:: The task ::
Turn every line of the records from the first one down to the line containing "หากคุณชื่นชอบเว็บไซต์" into a JSON list of strings, one string per line, omitting any blank lines.

:: Data supplied ::
○ ○ ○ ○ ○

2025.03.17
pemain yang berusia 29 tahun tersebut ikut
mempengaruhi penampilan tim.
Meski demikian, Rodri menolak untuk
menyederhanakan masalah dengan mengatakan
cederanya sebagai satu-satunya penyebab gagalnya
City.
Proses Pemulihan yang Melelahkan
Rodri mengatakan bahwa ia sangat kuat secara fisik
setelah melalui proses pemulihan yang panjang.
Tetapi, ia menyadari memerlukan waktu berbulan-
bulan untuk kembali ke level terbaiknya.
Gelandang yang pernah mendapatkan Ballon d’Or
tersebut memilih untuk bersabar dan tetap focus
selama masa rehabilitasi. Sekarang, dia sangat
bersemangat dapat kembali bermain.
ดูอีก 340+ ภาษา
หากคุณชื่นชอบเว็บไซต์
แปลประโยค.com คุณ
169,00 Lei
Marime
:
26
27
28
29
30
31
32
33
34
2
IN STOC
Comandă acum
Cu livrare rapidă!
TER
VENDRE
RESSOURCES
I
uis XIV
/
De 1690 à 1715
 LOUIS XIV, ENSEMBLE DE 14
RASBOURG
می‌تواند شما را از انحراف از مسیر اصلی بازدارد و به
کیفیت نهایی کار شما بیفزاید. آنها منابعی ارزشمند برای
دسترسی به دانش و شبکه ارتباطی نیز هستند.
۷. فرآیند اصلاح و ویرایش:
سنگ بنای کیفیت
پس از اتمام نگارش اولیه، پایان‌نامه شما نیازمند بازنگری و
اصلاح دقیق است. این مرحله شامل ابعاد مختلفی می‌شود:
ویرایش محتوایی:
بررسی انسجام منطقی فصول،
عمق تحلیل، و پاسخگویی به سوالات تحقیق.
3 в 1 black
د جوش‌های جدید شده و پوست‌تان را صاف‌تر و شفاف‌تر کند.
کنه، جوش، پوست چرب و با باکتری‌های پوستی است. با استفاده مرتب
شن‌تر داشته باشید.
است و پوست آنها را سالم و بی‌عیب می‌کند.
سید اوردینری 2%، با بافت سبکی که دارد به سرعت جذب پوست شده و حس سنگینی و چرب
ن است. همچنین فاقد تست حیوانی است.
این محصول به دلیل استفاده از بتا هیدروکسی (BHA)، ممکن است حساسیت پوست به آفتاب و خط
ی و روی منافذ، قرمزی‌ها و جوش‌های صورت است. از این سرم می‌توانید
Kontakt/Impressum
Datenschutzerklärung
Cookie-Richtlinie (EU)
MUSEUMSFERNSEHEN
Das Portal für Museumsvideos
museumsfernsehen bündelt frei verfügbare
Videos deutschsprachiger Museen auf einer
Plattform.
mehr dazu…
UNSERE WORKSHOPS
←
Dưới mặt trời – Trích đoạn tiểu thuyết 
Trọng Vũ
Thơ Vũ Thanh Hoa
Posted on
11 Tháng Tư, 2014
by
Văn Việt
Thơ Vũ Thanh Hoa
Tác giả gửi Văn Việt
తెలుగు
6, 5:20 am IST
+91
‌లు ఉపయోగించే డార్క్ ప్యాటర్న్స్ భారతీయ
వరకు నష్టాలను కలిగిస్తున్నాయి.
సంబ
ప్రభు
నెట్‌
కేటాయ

○ ○ ○ ○ ○

:: Output below ::
[
  "2025.03.17",
  "pemain yang berusia 29 tahun tersebut ikut",
  "mempengaruhi penampilan tim.",
  "Meski demikian, Rodri menolak untuk",
  "menyederhanakan masalah dengan mengatakan",
  "cederanya sebagai satu-satunya penyebab gagalnya",
  "City.",
  "Proses Pemulihan yang Melelahkan",
  "Rodri mengatakan bahwa ia sangat kuat secara fisik",
  "setelah melalui proses pemulihan yang panjang.",
  "Tetapi, ia menyadari memerlukan waktu berbulan-",
  "bulan untuk kembali ke level terbaiknya.",
  "Gelandang yang pernah mendapatkan Ballon d’Or",
  "tersebut memilih untuk bersabar dan tetap focus",
  "selama masa rehabilitasi. Sekarang, dia sangat",
  "bersemangat dapat kembali bermain.",
  "ดูอีก 340+ ภาษา",
  "หากคุณชื่นชอบเว็บไซต์"
]